Female Rain spiders construct a nest for their eggs which is made of dried leaves and twigs held together in a silk net. The egg sac is usually suspended between plant leaves and branches. She will guard it fiercely until her spiderlings have hatched and emerged from the nest. Interestingly it takes her about three to five hours to build the egg sac. You may spot these in the garden during the summer months so do approach them with caution as Mrs Ringo will nip you if you get too close.
Hairy Field Spider
Meet Gustav. Gustav is an orb-weaving spider called Araneus. sp (aka hairy field spider). He’s nocturnal and spends his days sleeping with his legs pulled into a tiny ball tucked away safely from sight.
He can be observed spinning a new web after sunset and then patiently waiting, hanging with his head pointing downwards, for something to fly into his web. Hairy field spiders’ prey consists of moths, mosquitoes and other flying insects.
Because they dismantle their webs at dawn, one may not even be aware that a Gustav was there during the night. So if you do go out on a slug or snail hunt late one evening it is best to be on the lookout for these spiders or you could walk head first into a web. And we all know that would not be a fun experience for you nor the spider!
These cute little guys are Salticidae spiders. They have really good eyesight, sporting four pairs of eyes. The pair of eyes centered in the front is particularly large and gives them a very curious look. My photo is only a top view but you can follow the link to see some really stunning pictures of Salticidae.
Jumping spiders hunt in the day by jumping on their prey. Although they don’t have long legs they can launch themselves a distance of several times their body’s length. They do this using a method whereby they alter the pressure of their body fluids thus allowing them to jump. These spiders don’t spin webs but do use silk as a safety harness when launching an attack.

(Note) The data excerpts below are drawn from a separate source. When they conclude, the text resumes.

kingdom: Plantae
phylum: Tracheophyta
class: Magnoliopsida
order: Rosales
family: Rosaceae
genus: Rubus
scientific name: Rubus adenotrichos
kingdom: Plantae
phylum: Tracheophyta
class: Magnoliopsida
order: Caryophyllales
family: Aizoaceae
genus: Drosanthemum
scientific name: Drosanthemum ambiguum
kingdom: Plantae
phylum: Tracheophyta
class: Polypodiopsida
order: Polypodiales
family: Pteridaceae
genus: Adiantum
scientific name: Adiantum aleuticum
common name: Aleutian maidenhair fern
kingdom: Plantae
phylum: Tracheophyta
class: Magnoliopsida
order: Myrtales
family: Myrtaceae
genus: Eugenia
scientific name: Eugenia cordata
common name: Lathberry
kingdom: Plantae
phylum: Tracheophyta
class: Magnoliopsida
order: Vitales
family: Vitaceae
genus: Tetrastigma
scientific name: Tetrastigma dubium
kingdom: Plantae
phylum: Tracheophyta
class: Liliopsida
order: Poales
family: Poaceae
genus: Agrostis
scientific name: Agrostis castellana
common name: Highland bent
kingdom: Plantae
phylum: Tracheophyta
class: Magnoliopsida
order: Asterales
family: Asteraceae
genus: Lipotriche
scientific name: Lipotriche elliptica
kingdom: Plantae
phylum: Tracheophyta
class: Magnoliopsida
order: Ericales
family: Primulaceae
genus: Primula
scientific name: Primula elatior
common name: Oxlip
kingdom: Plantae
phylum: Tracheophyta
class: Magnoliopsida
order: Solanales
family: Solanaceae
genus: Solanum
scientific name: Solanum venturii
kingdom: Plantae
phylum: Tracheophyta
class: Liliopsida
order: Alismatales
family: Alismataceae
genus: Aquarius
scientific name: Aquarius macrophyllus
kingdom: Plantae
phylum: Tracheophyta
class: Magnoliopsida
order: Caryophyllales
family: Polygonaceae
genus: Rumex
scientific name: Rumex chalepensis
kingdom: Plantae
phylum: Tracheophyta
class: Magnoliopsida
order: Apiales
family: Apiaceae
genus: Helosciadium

Wolfie the wolf spider (Lycosidae) is another of the free-roaming spiders I’ve spotted in my garden.
You may have already spotted one of these in your garden. Ever seen a spider running with a little white egg sac attached to its abdomen? Well that would have been Mrs Wolfie protecting her unborn babies. Once her little ones hatch she’ll piggy back them around for a while until they are old enough to go off and find food on their own.
Wolf spiders are ground dwellers, living under leaves, plant matter and even in the lawn. They are beneficial to the garden because they too eat a number of insects including small grasshoppers.
The spiders are not invincible. They need to watch their backs too. There is a parasitoid wasp which is an enemy of the wolf spider. The wasp will paralyse the spider and, after dragging it to its nest, lays an egg in the spider which becomes the food for the wasp larva.
The little colourful crab spiders (Thomisidae) are my favourites. Pinky is one such spider that has been living on the flowers in a lavender bush in my veggie garden for a while now.
These little spiders are masters at ambushing their prey simply because camouflage is their strong point. When Pinky first arrived on the lavender bush he was white in colour. Over time I noticed that he had turned pink (hence his name) and had blended in as best he could.
The little crab spider probably appears as part of the flower to any unsuspecting insect that ventures too close. Because of this, these spiders unfortunately do end up catching quite a few pollinators like bees as well as other bugs. Their strong front legs and potent venom enable them to catch insects that are bigger than they are.
I was fortunate to see a lot of tiny crab spiders hatch on a sweet potato plant in my garden this year. Mommy spider was on guard as the multitude of little spiderlings emerged and went off into the world. I noticed a jumping spider on a leaf nearby, probably hoping to catch a few spider snacks. The babies quickly dispersed, many being carried on their silk threads by the breeze.
If I think that all these spiders help in keeping the population of bad bugs down in my garden, then they are most welcome to stay.